C’è una nuova generazione di frontalieri che si fa avanti: sono i precari, assunti soprattutto attraverso le agenzie interinali, e sono i «falsi frontalieri», cioè quei lavoratori italiani che semplicemente seguono la loro azienda che, dalle fasce di confine, si trasferisce in Ticino.
Lo raccontano due sindacalisti varesini da tempo impegnati per i lavoratori a cavallo del confine, Paolo Lenna della Cgil e Osvaldo Caro della Cisl, che commentano i dati diffusi ieri dalla Camera di Commercio di Varese.
Secondo l’Ufficio Studi e Statistica dell’ente camerale, infatti, «i varesini che dalla zona di frontiera giornalmente si spostano nel Canton Ticino per lavoro hanno raggiunto alla fine del 2013 quota 24.737, con un incremento del 4,9% rispetto al dicembre 2012, e del 43,9% negli ultimi sette anni».

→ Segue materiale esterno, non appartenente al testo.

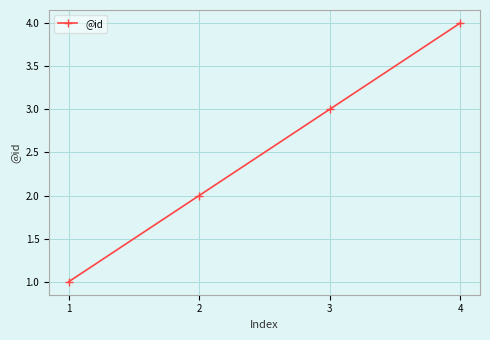

Reading left to right, list all the values displayed in this chart.

1	2	3	4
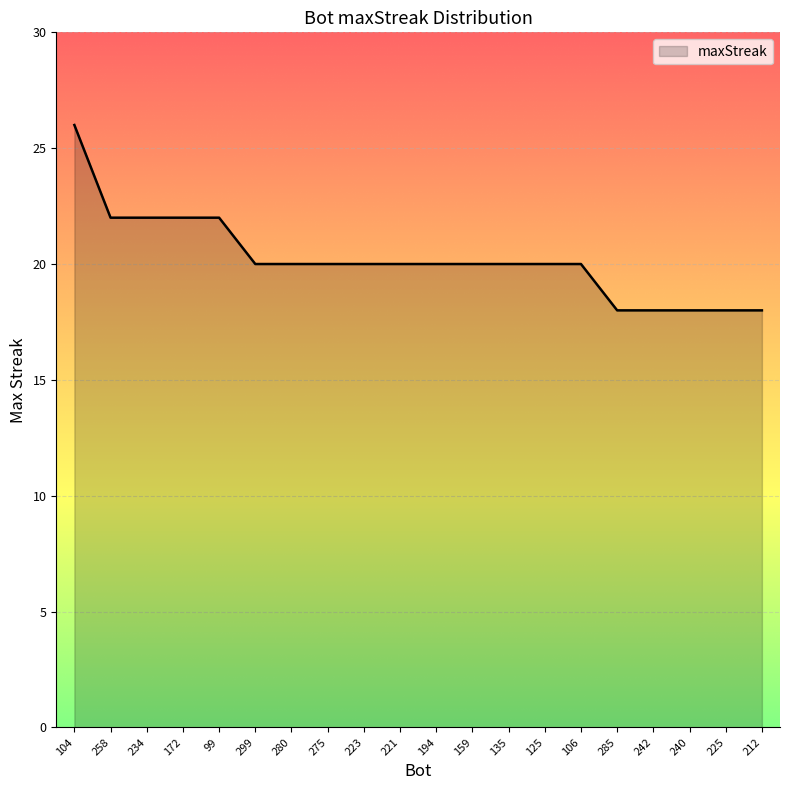

Is it true that the value at 212 is 9?

False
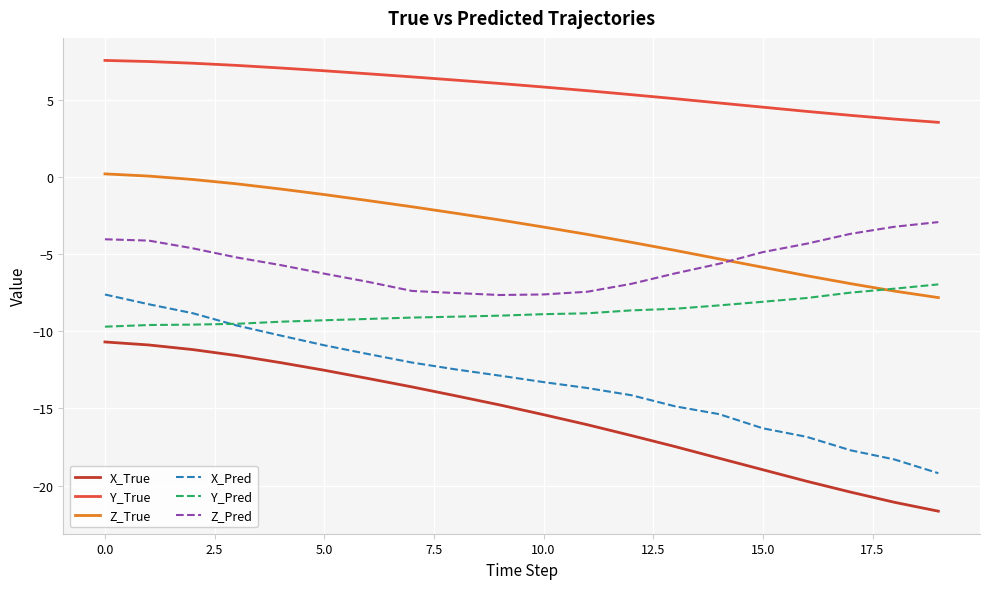

True or false: Z_True and Y_True cross at least once.

False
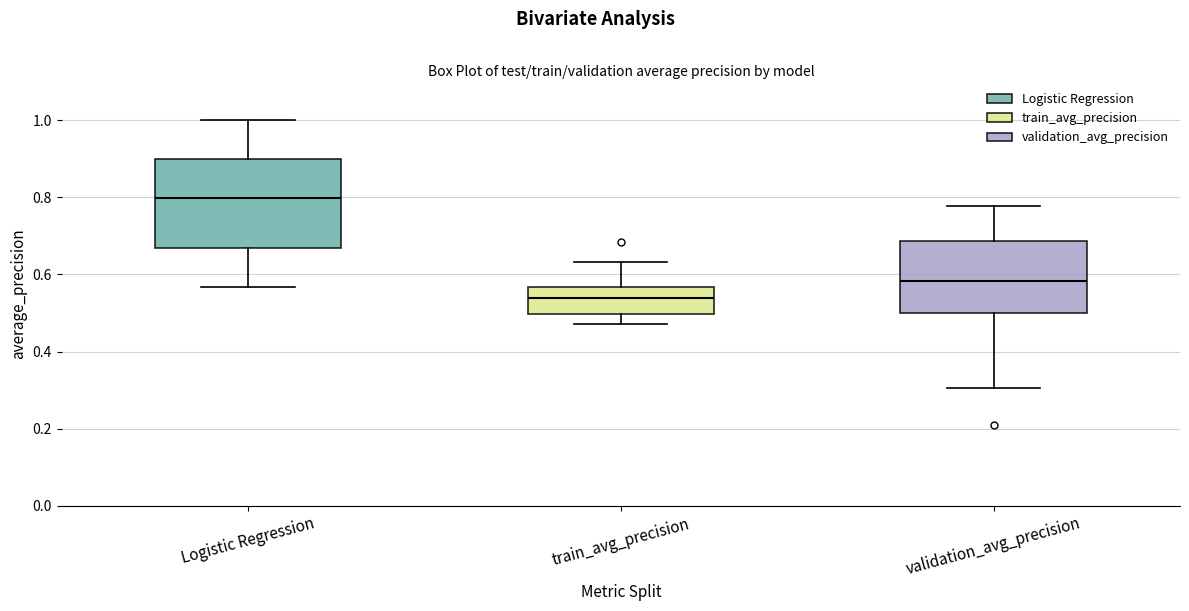

Reading left to right, transcribe this box plot: for each box, give where its median line is, the range the box spans, and where its two whiskers end, as read against the y-axis. The values are not printed on the chart, so give them approximately, as read against the axis.

Logistic Regression: median 0.80, box 0.66 to 0.90, whiskers 0.56 to 1.00
train_avg_precision: median 0.54, box 0.50 to 0.56, whiskers 0.48 to 0.64
validation_avg_precision: median 0.58, box 0.50 to 0.68, whiskers 0.30 to 0.78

Una crescita che può essere dovuta al fatto che la disoccupazione in Ticino è in calo, a differenza di quella varesina: il tasso ticinese del mese di maggio 2014 è del 3,8%, con un meno 0,3% rispetto ad aprile. A Varese, invece, il trend è in crescita, e ha raggiunto il pauroso livello dell’8,6%.
«Ovvio che i varesini, a questo punto, cerchino lavoro anche oltre confine – dice Caro – ma si deve tenere conto anche del fenomeno della “migrazione” delle aziende dall’Italia: fanno aumentare la richiesta di posti di lavoro, di conseguenza le assunzioni, ma si tratta di semplici trasferimenti, dalla sede italiana a quella svizzera».